The group, owned by French miner Eramet and Chinese steelmaker Tsingshan, expects to produce some 3,000 tons this year and ramp up to some 24,000 tons by 2025, the company’s sustainability director Constanza Cintioni told Reuters in an interview.
Lithium, which is used for batteries in mobile phones and electric vehicles (EV), saw its price skyrocket over recent years, before plunging in 2023 largely due to slowing EV sales in China. Over half the world’s known lithium resources are in South America.
Argentina, located on the so-called “lithium triangle” spanning Bolivia and Chile, is the world’s fourth-largest producer and has been drawing investment from foreign firms as far as Canada and China.
This comes as libertarian President Javier Milei seeks to shore up depleted foreign reserves with dollars from mining, energy and grains exports, to battle the country’s sky-high inflation and its worst economic crisis in decades.
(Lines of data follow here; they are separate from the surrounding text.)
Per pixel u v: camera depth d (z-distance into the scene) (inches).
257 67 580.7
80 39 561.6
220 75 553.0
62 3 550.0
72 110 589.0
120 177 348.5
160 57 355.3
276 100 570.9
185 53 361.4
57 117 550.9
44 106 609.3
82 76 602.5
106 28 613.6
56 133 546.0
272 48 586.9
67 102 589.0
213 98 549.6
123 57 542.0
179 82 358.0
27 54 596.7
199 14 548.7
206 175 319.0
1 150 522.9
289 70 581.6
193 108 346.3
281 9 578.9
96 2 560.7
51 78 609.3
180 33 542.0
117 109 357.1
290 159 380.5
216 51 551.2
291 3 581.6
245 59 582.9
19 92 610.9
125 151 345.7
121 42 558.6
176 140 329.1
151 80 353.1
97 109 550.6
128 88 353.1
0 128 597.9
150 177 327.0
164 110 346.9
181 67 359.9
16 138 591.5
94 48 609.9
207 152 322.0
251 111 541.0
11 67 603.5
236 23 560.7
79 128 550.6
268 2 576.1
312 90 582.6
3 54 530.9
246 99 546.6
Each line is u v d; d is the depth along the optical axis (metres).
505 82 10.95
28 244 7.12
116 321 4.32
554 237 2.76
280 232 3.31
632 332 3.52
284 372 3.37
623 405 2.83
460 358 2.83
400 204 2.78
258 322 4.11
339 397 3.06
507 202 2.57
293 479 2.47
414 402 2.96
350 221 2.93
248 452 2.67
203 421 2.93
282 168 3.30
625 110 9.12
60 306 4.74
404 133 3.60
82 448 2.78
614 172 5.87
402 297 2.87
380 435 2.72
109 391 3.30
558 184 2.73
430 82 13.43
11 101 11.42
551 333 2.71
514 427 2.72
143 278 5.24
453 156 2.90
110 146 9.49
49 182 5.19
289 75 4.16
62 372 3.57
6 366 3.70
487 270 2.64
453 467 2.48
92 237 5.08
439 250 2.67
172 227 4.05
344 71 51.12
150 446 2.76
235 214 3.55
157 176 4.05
The Eramine Sudamerica plant is located on the Centenario Ratones salt flat, some 1,400 kilometers northwest of Buenos Aires and 4,000 meters above sea level.
Cintioni said its output will be 100% exported and it has an expected useful lifespan of 40 years. She estimated a total investment of some $800 million and said the firm plans to set up a similar plant in the same basin at a later date.
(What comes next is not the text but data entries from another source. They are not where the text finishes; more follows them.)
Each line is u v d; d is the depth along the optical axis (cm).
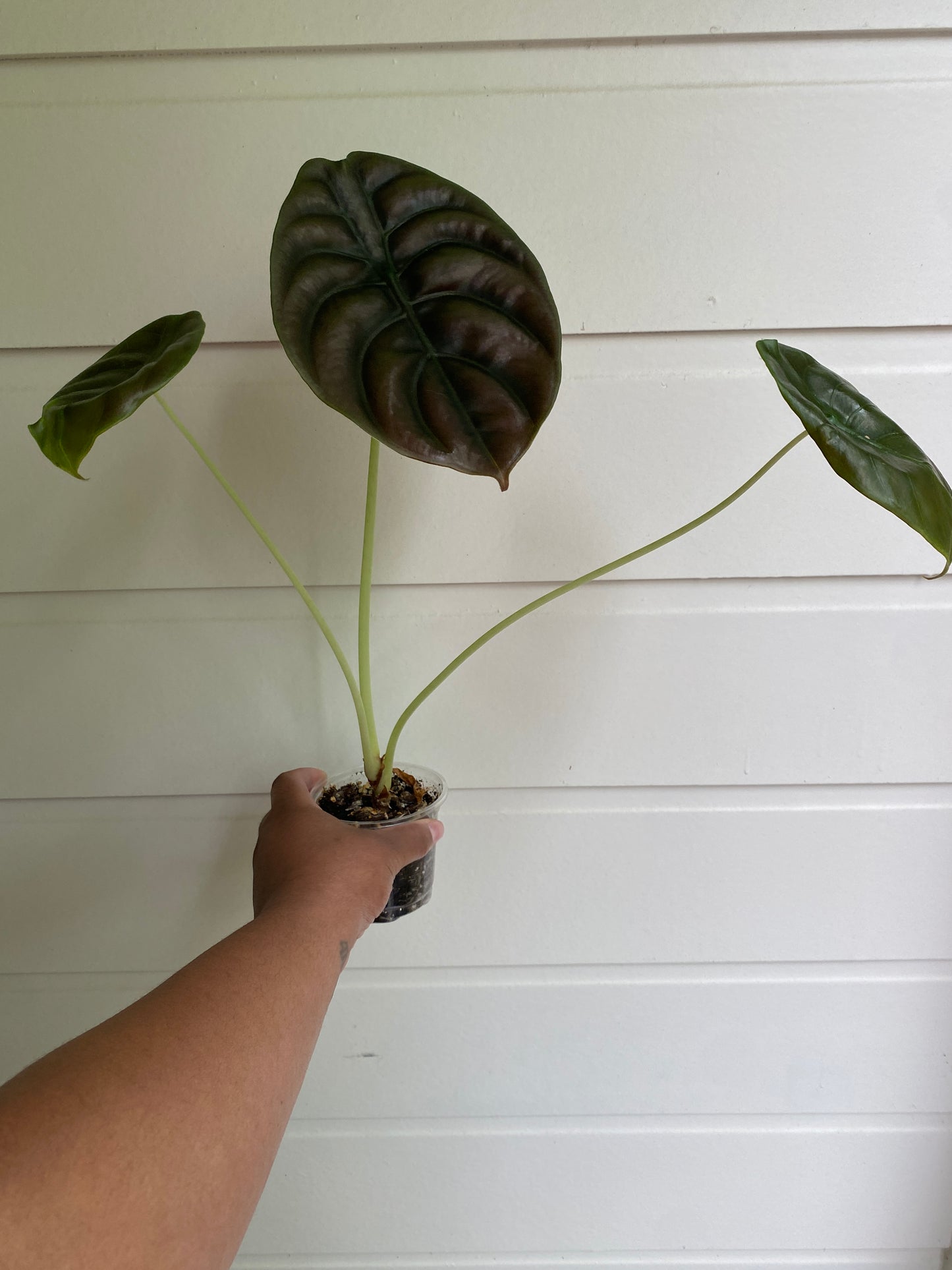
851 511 63
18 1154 32
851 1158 74
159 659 66
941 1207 75
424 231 47
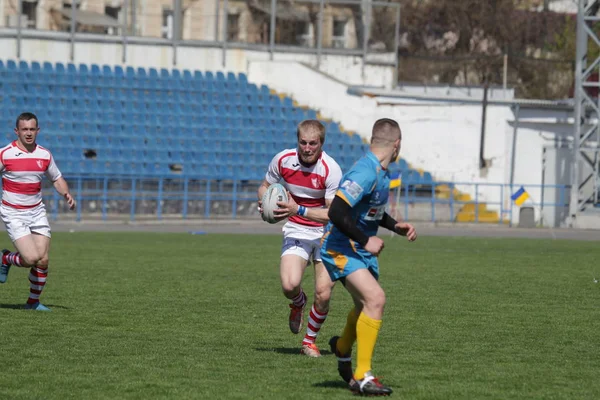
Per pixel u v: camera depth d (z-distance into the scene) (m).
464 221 87.38
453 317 29.11
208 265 45.16
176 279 38.78
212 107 90.75
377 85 101.62
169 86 91.31
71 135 83.56
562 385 19.06
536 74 138.50
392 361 21.59
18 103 84.81
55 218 76.75
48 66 89.00
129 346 23.03
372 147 17.81
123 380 18.92
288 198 21.45
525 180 92.38
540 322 28.23
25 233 28.61
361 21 100.81
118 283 36.94
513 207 91.25
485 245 62.62
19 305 30.22
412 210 87.12
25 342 23.33
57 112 85.12
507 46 133.38
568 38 136.62
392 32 101.88
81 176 76.75
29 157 28.70
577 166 82.06
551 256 53.69
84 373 19.59
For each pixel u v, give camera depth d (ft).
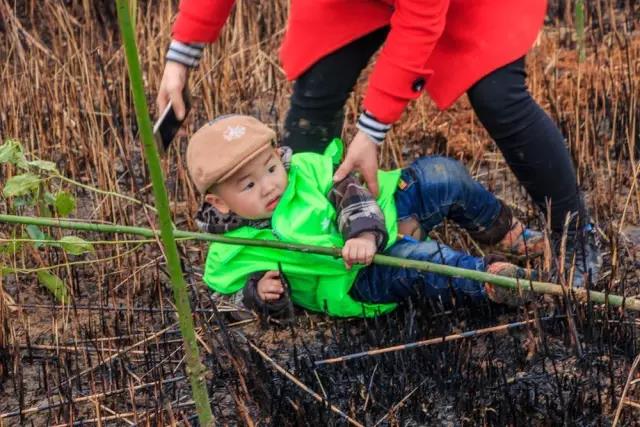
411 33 9.32
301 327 11.06
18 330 11.47
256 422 9.72
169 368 10.69
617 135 14.67
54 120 15.51
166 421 9.80
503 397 9.68
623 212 12.66
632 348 10.20
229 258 10.58
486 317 10.76
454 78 10.14
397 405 9.69
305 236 10.24
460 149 14.83
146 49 17.76
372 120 9.74
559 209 10.70
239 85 16.83
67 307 11.75
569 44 17.83
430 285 10.53
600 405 9.45
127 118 16.35
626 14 18.31
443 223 12.19
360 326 10.98
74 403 10.07
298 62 10.90
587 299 10.14
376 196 10.28
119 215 13.38
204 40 10.63
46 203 11.39
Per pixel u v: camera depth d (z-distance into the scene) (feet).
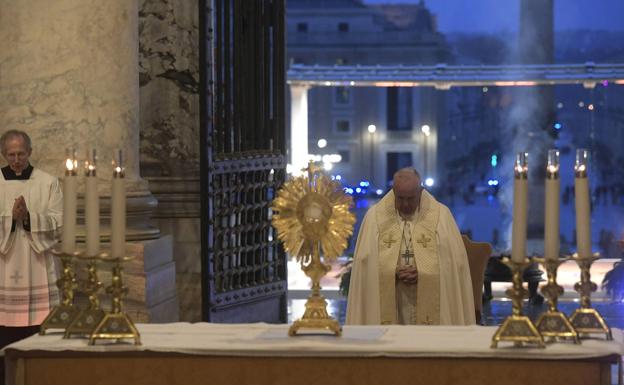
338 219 29.35
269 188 64.75
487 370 27.17
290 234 29.45
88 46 50.70
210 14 57.93
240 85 62.28
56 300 44.73
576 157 27.76
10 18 50.60
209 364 27.84
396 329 30.25
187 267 59.88
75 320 28.94
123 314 28.25
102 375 27.96
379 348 27.27
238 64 62.18
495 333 27.35
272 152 64.54
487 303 78.95
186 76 60.23
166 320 53.06
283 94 65.36
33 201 44.11
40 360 27.96
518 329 27.17
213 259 59.47
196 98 60.18
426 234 40.83
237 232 62.03
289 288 105.50
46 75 50.55
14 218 43.62
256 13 63.62
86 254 28.43
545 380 26.99
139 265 50.75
The plant marks the first lithium carbonate plant in Salta and joins three others in Argentina, where industry sources estimate lithium exports jumped 20% last year.
There are two more projects in Jujuy province, a project by Sales de Jujuy and Allkem located on the Olaroz salt flat, and in Olaroz Cauchari a project by Exar, a firm owned by China’s Ganfeng and Canada’s Lithium Americas.
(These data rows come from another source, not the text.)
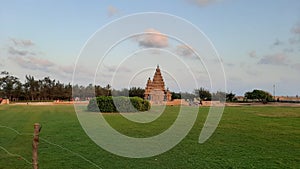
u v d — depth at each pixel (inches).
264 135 405.1
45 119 614.9
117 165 248.2
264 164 249.6
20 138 360.8
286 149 311.1
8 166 240.7
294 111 874.1
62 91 2017.7
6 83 2017.7
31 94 2078.0
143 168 239.9
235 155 283.6
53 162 252.8
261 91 1695.4
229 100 1708.9
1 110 872.9
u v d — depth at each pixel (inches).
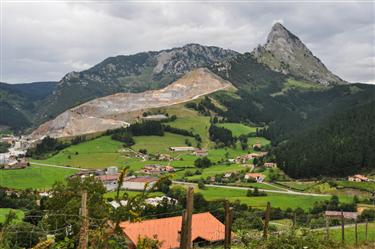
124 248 429.7
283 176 5319.9
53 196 1555.1
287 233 858.1
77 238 423.2
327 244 900.0
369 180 4515.3
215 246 1615.4
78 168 6215.6
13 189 4490.7
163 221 1691.7
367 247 1130.7
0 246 395.2
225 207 789.9
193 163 6584.6
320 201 3577.8
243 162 6752.0
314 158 5226.4
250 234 871.1
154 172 5787.4
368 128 5585.6
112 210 399.5
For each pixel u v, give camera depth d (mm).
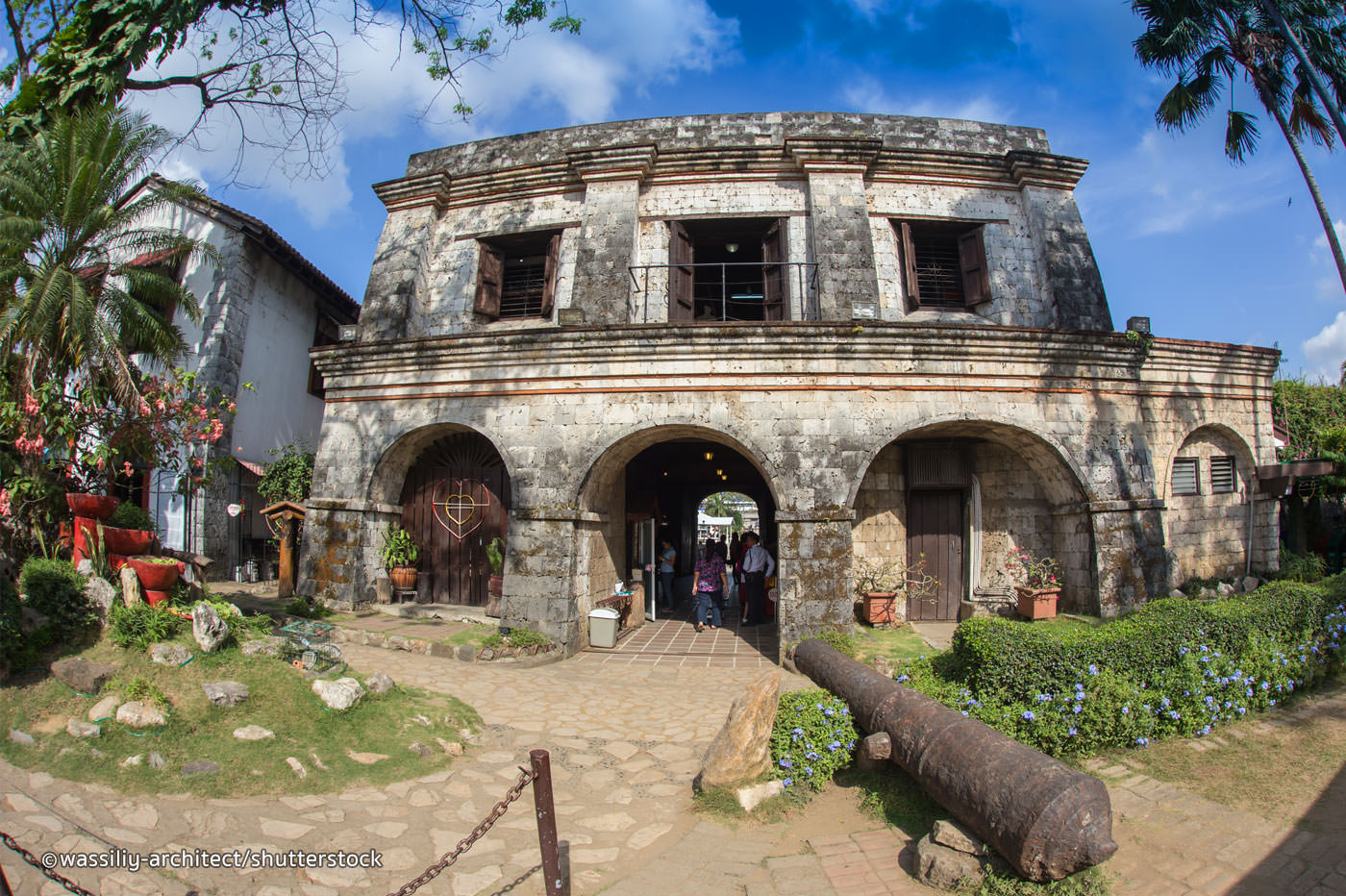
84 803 4816
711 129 14188
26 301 8234
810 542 10797
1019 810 4355
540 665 10602
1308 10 11102
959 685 6875
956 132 14359
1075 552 11883
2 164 8734
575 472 11492
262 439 16656
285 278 17641
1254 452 13094
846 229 12859
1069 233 13609
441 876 4730
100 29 9617
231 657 6703
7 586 6438
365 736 6383
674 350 11305
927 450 13070
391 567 13062
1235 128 12375
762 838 5375
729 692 9367
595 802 6000
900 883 4695
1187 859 4820
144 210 9797
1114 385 11914
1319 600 8648
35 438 7668
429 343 12094
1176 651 7047
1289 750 6402
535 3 11156
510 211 14438
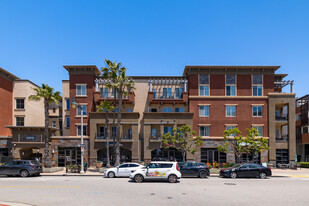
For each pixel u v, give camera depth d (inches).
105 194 560.1
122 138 1382.9
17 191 599.8
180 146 1273.4
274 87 1539.1
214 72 1470.2
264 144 1188.5
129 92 1429.6
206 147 1407.5
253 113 1439.5
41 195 548.1
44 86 1198.3
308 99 1557.6
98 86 1488.7
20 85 1617.9
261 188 662.5
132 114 1380.4
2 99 1496.1
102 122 1379.2
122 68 1239.5
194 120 1433.3
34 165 956.6
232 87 1462.8
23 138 1353.3
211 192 592.1
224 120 1435.8
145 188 646.5
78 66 1433.3
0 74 1485.0
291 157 1389.0
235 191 609.6
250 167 922.1
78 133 1424.7
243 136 1423.5
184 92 1440.7
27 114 1599.4
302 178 936.9
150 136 1355.8
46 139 1170.0
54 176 981.2
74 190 613.9
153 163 778.2
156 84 1508.4
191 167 912.3
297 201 500.1
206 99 1450.5
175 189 632.4
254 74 1465.3
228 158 1391.5
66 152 1390.3
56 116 1907.0
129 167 933.2
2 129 1485.0
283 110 1621.6
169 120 1368.1
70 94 1451.8
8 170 927.7
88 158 1381.6
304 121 1596.9
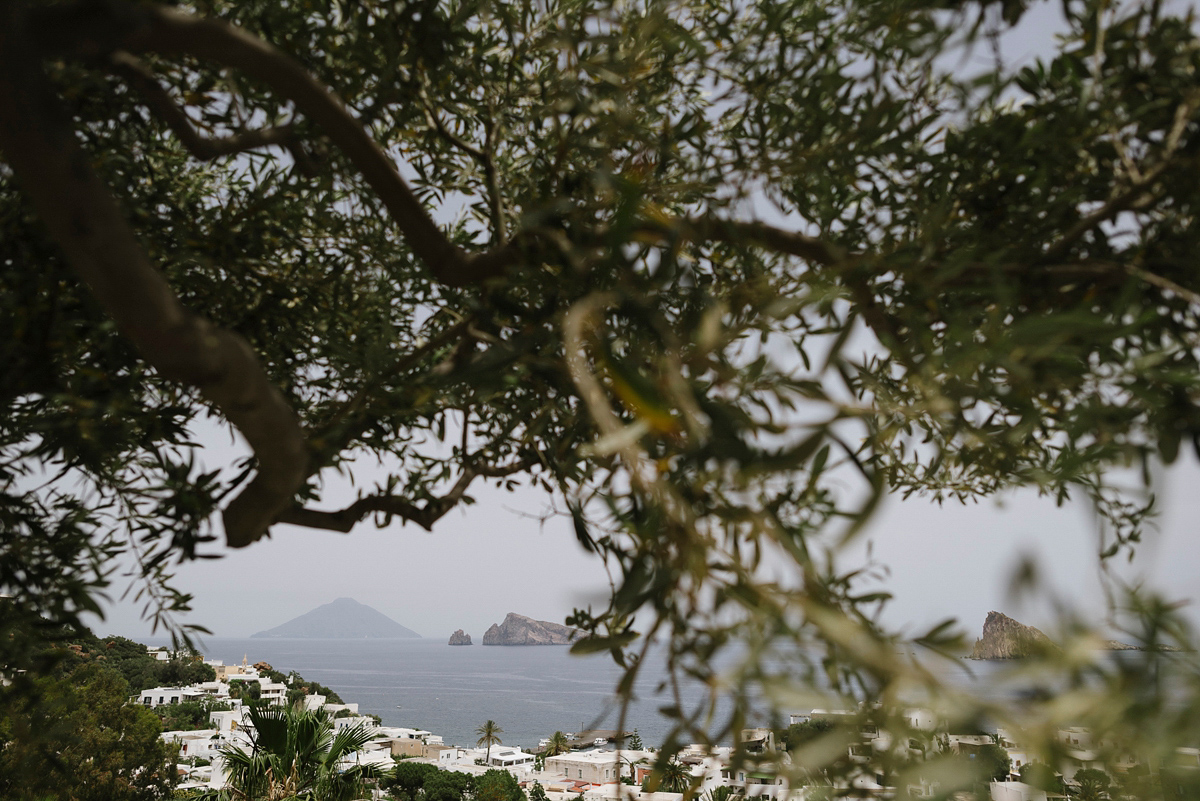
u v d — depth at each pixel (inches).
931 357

The third project is on the Hombre Muerto salt flat in Catamarca province, run by US giant Arcadium Lithium.
Unlike other projects which extract lithium via brine evaporation from pools, the Eramine Sudamerica plant will use a direct extraction method.
“This is a much more efficient process,” Cintioni said, pointing to less need for brine pumping. “The level of lithium recovery from the brine that is extracted is 90%.”